My only defense against his
expert play is to be unpredictable.
I did not feel I had the concentration to
play him on this night.
And there were other purely imaginary visitors
who added to the entertainment of the slots. One of my best friends, Jerry,
recently moved from my home area to his new retirement home in South Carolina. I
miss dropping in for breakfast. He is a great lover of Texas Tea and after two
rums, I could feel him laughing over my shoulder.
I kept a running total
of my freeplay score. That would insure that I played through all the pennies
and did not waste any of them, but that once they were played through I took my
profit. It would also give me a fine stopping place for the rum.
At three
drinks I told the waitress, just one more and really it was one too many. I
don't drink much at home. So my few nasty well drinks and beers set up the rum
to push me over the top.
At first I stayed ahead in the gambling thanks to
the funny armadillos, but gradually the negative EV asserted its grinding
mathematical will, and I fell behind.
When the freeplay ran out, my
score was $6.66 but I recklessly played it down to an even $6 and then I cashed
out.
Myers Rum at the bar costs $4, so the value was $16 in rum. For a couple
hours of entertainment at no risk whatsoever, I raked in $22 and the
casino lost.
Had I drank the same rum at the poker table, I'd have
contributed a lot more money when a winning pot was raked, so the casino lost in
another way as well.
And I'm glad!
It is the best play I could make
against the recent plays the El Cortez have established.
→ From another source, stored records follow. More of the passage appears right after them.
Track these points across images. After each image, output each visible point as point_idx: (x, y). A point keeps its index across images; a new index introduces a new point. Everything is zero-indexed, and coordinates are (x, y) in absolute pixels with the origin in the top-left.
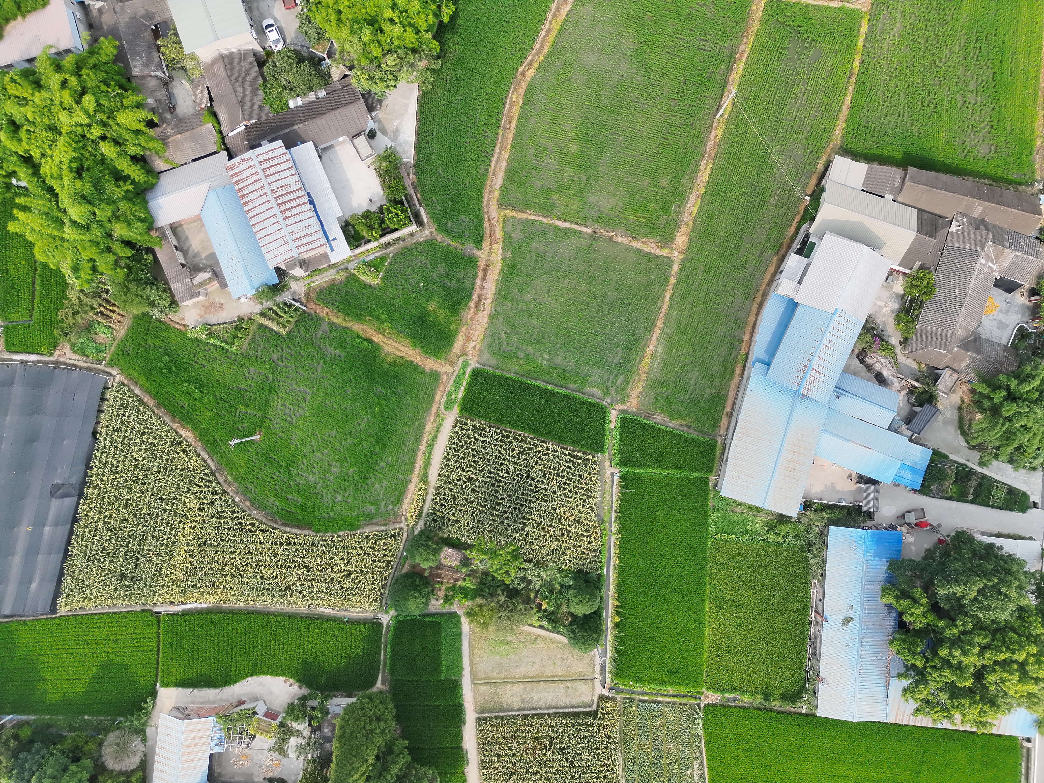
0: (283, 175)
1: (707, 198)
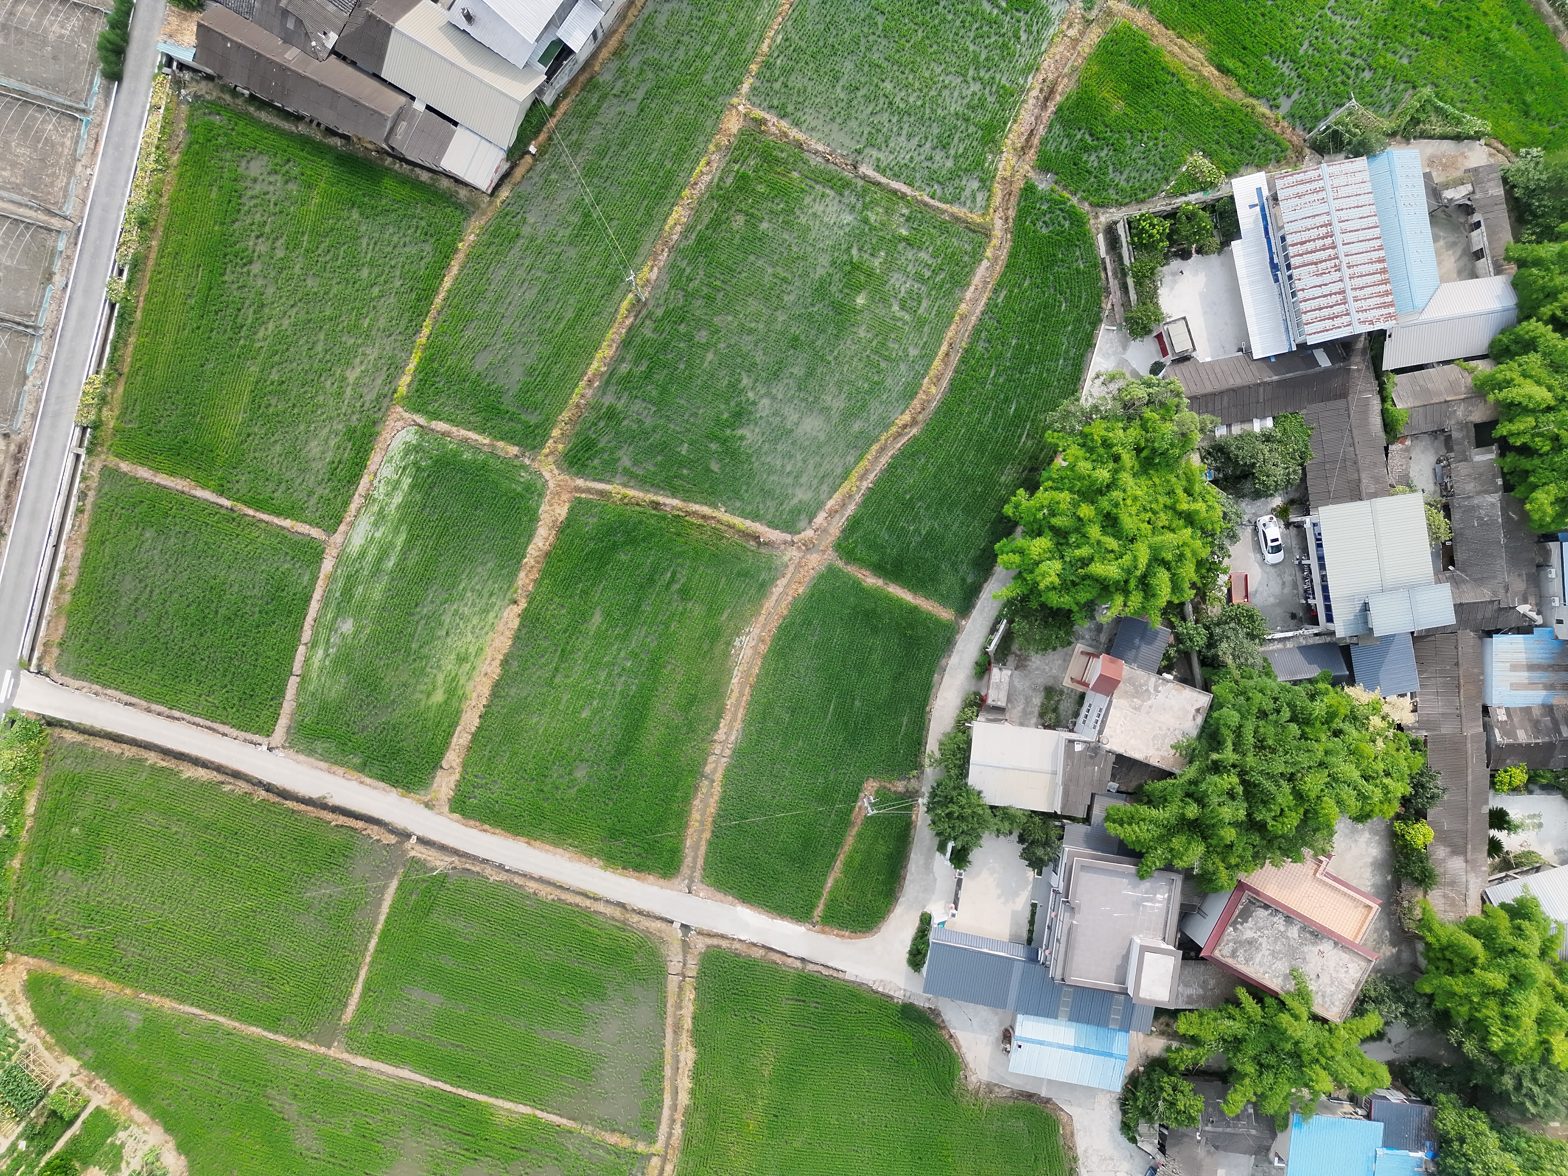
0: (1318, 292)
1: (680, 180)
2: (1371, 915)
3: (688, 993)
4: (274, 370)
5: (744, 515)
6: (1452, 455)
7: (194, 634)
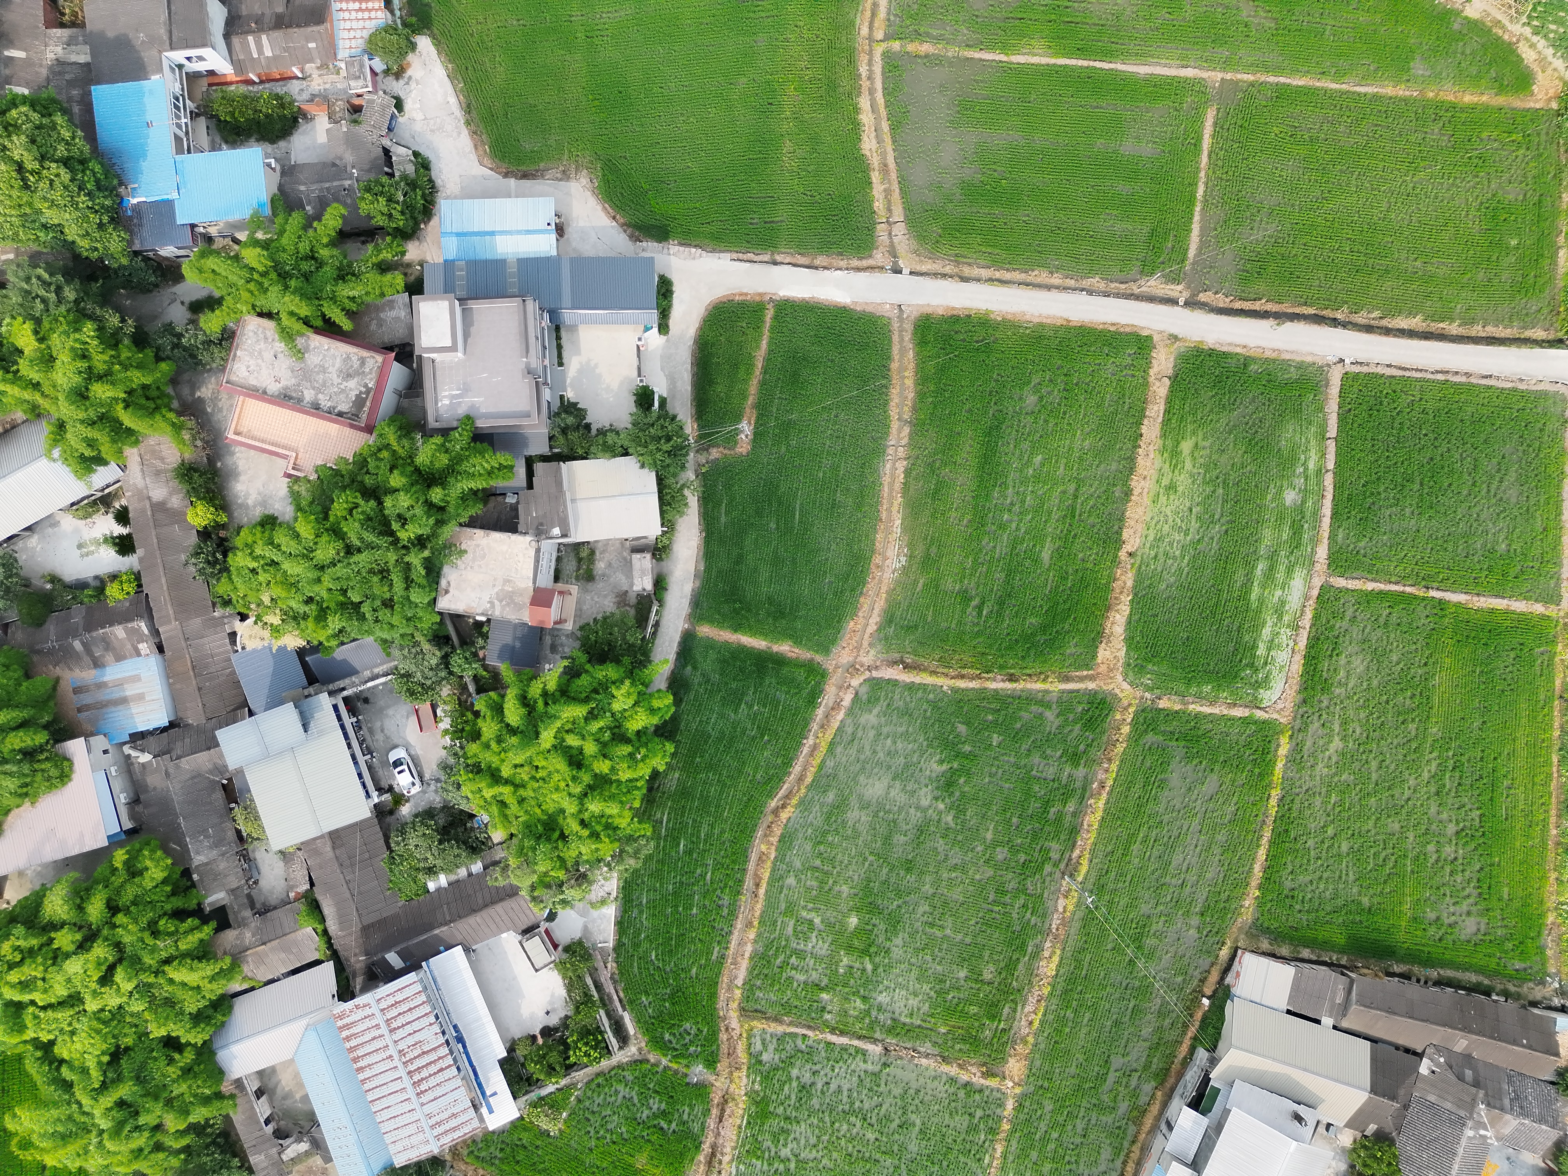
0: (416, 1026)
1: (1055, 1001)
2: (233, 426)
3: (881, 206)
4: (1413, 733)
5: (923, 687)
6: (246, 892)
7: (1439, 458)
I'll make it again if
it is still possible.
And all this talk about the place now attracting
the affluent young and restless, ready to whoop it up and spend….well…..each
time I was there I saw the same old tired, lower middle class faces, and I never
saw it packed even when the Fremont Experience was packed shoulder to shoulder
with people, and the downstairs of the D and the Golden Nugget were packed with
players.
After my free rum and freeplay, the El Cortez poker table still
did not look inviting, and with Doug on the list, it was going to get harder
still.
How I would love it if that game started to attract the young and
party folks that some speculate are just waiting to lose their money at the El
Cortez, and how fine it would be for those mythical youngsters to take the seats
of a few of the tough, tight old regulars.
But this night the table
looked unprofitable, and because the first strategy of limit poker is table
selection, I waved good night to the dealers, and staggered down Fremont, had a
hamburger and onion rings at Hennesy's and played until almost 2AM at the Golden
Nugget.
There too the American
Casino Guide coupon gave me my winnings. It was worth 10 dollars and in
spite of being at a table of bad players, that is exactly what I left with as
winnings when I quit, just $10.
The whole night was just great fun for no
money, and that is exactly what I needed to stretch my bankroll over the rest of
my 23 day trip, when the first week had me down $800.